Boy from Thatta becomes 11th victim of rabies
A 12-year old boy from Thatta died within an hour of his arrival at Jinnah Postgraduate Medical Centre (JPMC) on Tuesday due to full-blown rabies encephalitis, officials said.
“Kashif Sohrab, a resident of the Thatta district, was brought to the JPMC casualty today evening with full-blown rabies, who died within an hour of his arrival. The poor boy was bitten by a rabid dog a month back but he was not given the anti-rabies vaccine,” said Dr Seemin Jamali, the executive director of the JPMC.

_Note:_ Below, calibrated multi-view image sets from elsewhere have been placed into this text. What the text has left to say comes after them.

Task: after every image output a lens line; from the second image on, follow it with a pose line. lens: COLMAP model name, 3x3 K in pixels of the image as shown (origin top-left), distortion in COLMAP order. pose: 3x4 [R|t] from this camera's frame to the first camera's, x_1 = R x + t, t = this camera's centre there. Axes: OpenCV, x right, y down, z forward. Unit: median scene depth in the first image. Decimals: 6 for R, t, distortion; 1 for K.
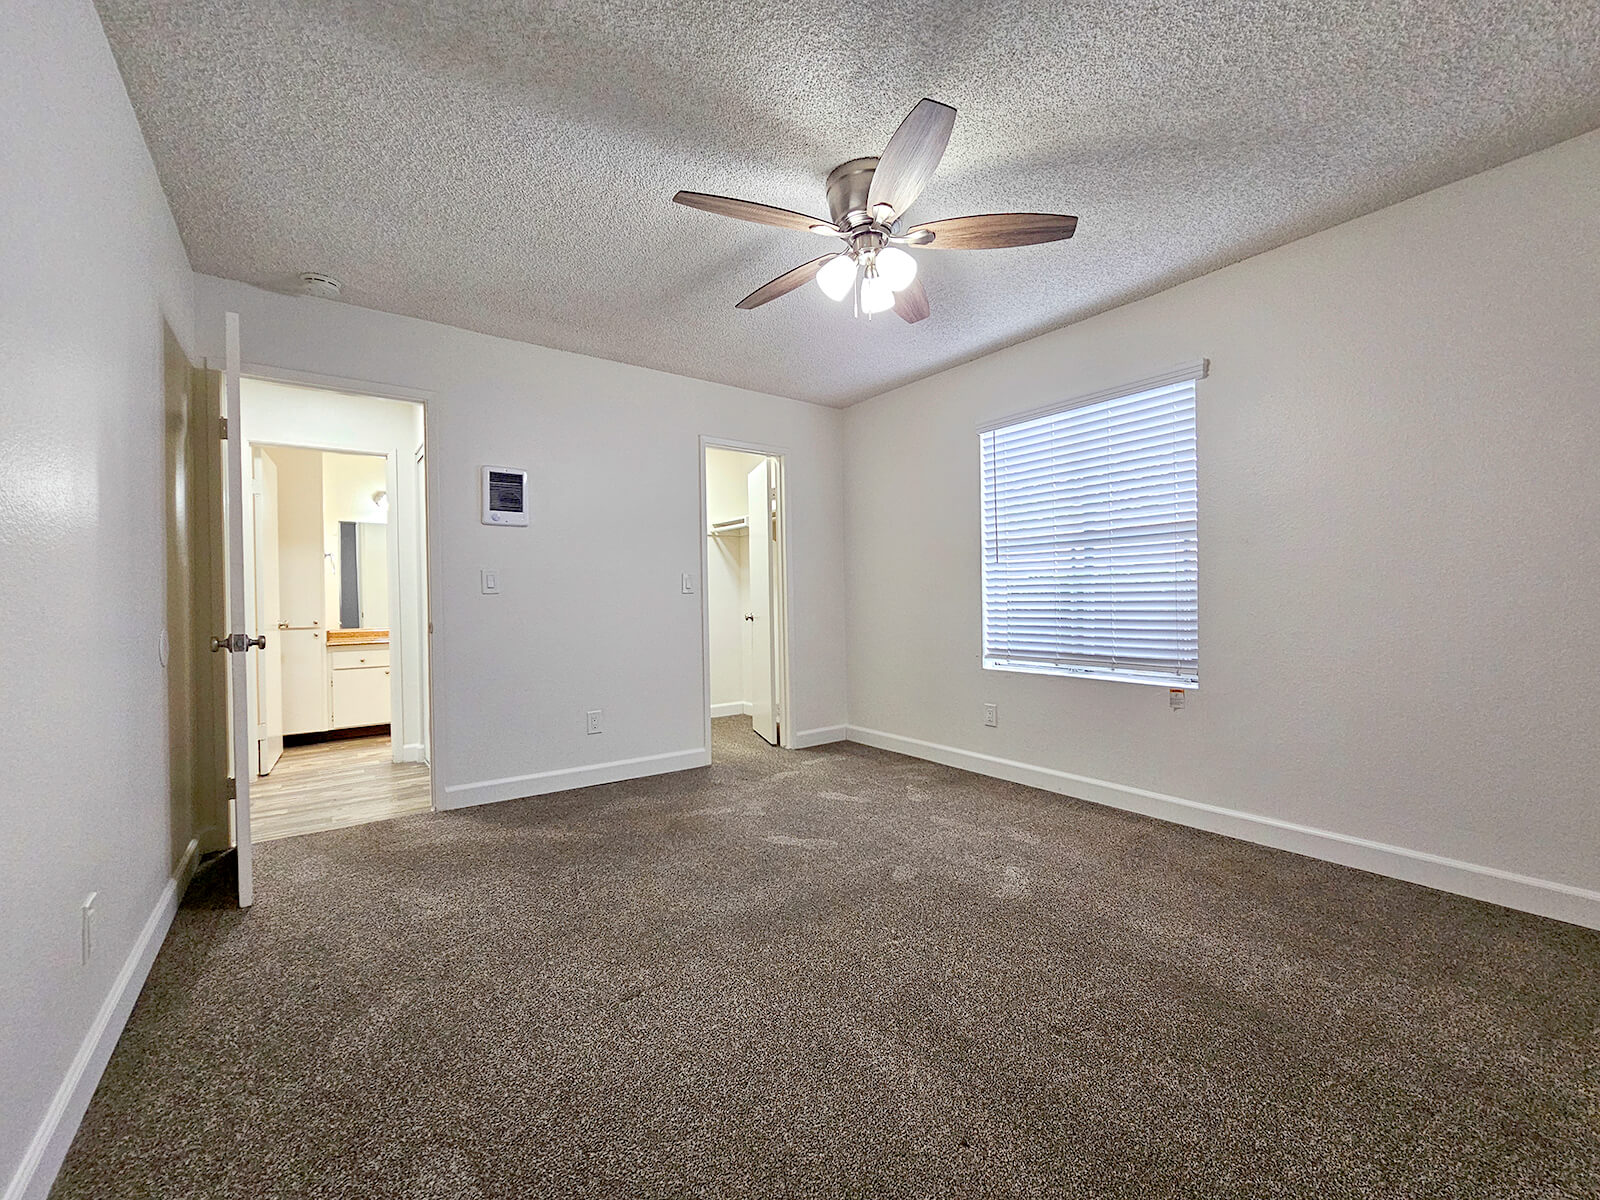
lens RADIAL K [[655.1, 0, 802.3], [0, 655.1, 596.0], [0, 0, 1]] dist [-0.003208, 0.000881]
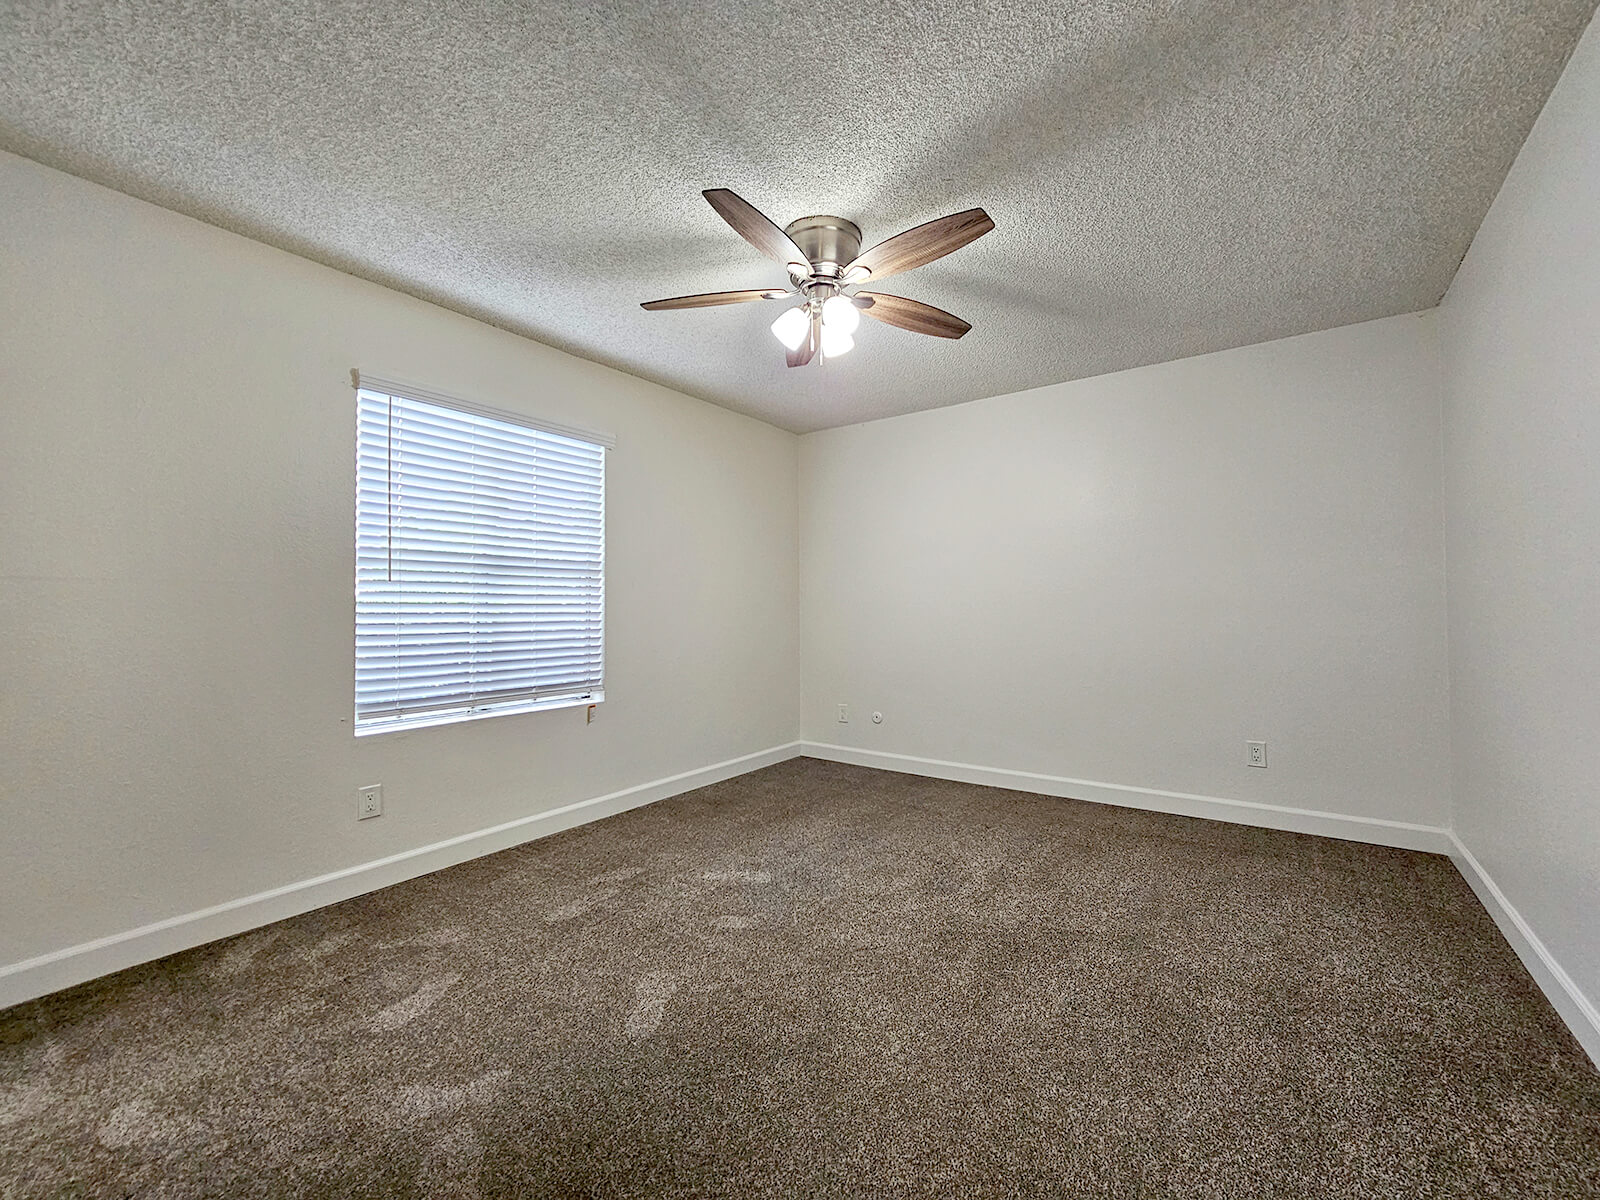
lens RADIAL K [[655.1, 0, 802.3], [0, 655.1, 596.0], [0, 0, 1]] dist [-0.003208, 0.000881]
pose [[-0.304597, 0.049837, 0.951177, -0.563253], [0.022191, 0.998730, -0.045222, 0.008759], [-0.952223, 0.007333, -0.305316, 0.865647]]
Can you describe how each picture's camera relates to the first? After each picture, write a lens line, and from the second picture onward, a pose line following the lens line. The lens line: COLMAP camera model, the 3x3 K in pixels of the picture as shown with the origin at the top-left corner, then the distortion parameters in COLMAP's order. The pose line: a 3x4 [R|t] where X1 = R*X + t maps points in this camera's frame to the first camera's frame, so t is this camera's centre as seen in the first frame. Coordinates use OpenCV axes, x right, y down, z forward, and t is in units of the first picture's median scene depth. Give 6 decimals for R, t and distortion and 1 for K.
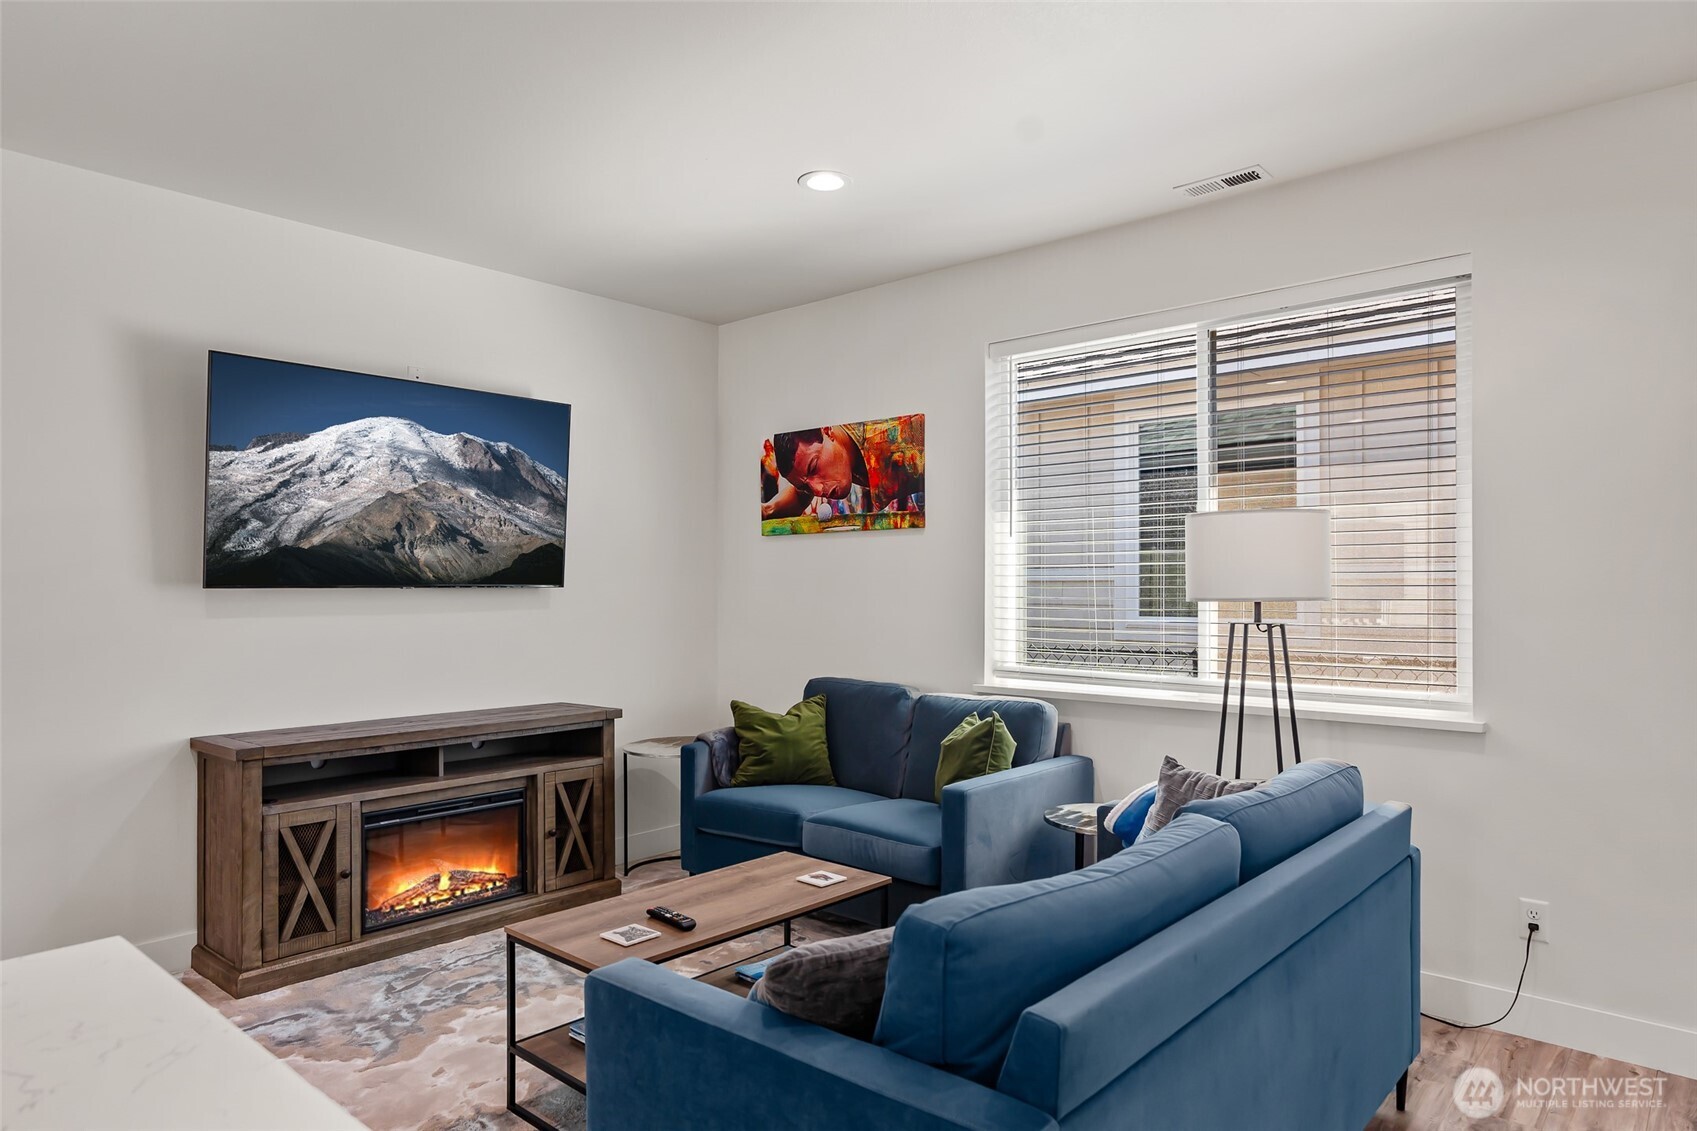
lens RADIAL K [[1032.5, 0, 844.8], [0, 1032.5, 588.0], [0, 0, 1]] dist [0.006299, 0.000491]
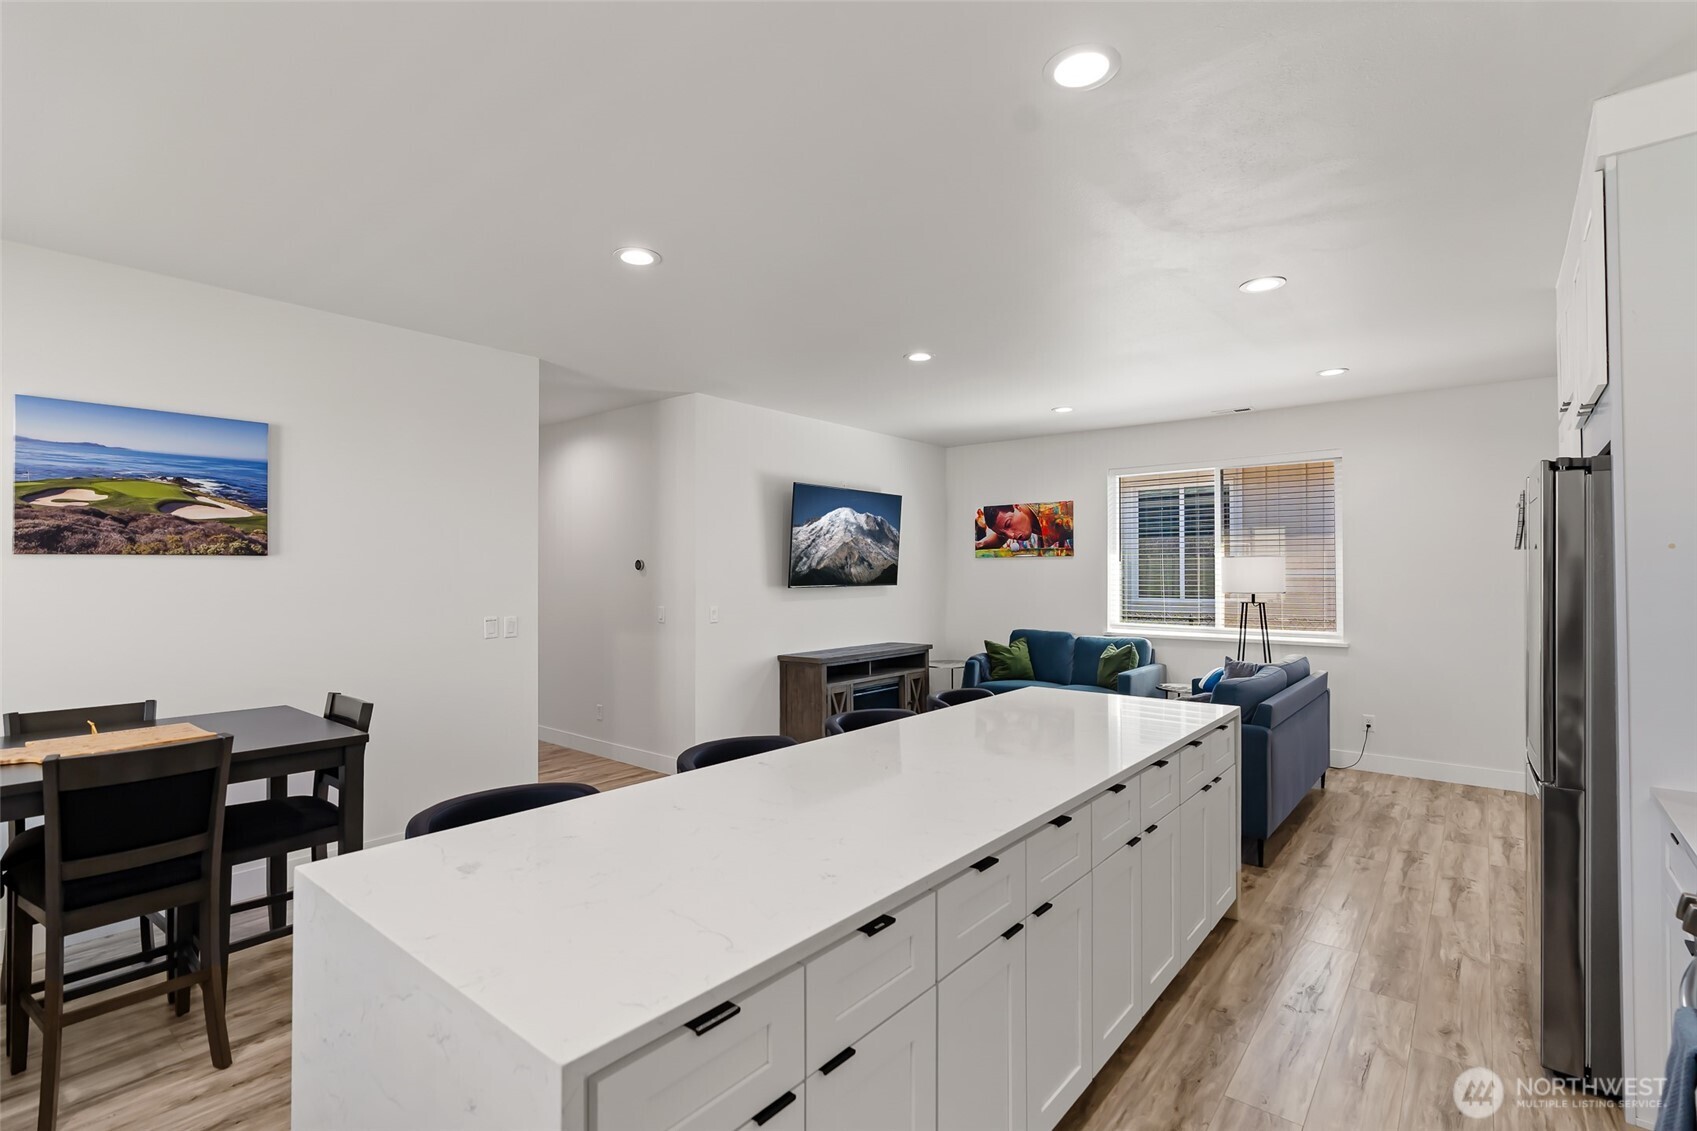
lens RADIAL K [[794.7, 0, 848.5], [0, 794.7, 565.5], [0, 0, 1]] dist [-0.001757, -0.000073]
pose [[0.999155, -0.000329, 0.041102, -0.459058], [0.000679, 0.999963, -0.008524, -0.027891], [-0.041098, 0.008544, 0.999119, -0.594473]]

With the death of another boy, the number of deaths due to the dog-borne lethal disease had surged to 11 this year in Karachi alone, officials said, adding that six children died at the JPMC while five people, mostly children, passed away at the Indus Hospital.
Rabies encephalitis is a dog-borne viral illness, caused mostly by the biting of stray dogs and if the anti-rabies vaccine (AVR) is not administered to the affected person along with immunoglobulin, the patient suffers a miserable death due to hydrophobia and other complications of the disease.
Ironically, Pakistan is facing an acute shortage of the ARV after Indian companies reduced their supplies to Pakistan, citing a growing global demand and lesser production and an increasing number of dog-bite cases.
Dr Jamali said 6,000 people had been brought to the JPMC this year so far, who were bitten by stray dogs and were given the vaccine and immunoglobulin at the hospital’s dog-bite centre. The Indus Hospital Karachi treated over 7,000 dog-bite patients with the ARV and immunoglobulin shots, said Dr Naseem Salahuddin, head of infectious disease at the hospital.
Over 85,000 cases
As many as 85,000 people, mostly children, have been bitten by stray dogs in the first five months of the current year in Sindh so far, said Director General Health Sindh Dr Masood Solangi while talking to The News on Tuesday.
“As many as 70,000 people have been bitten by the stray dogs in five divisions of Sindh, excluding Karachi, till May 2019. There are reports of 15,000-17,000 dog-bite cases at three tertiary-care hospitals of Karachi during this period,” Dr Solangi said.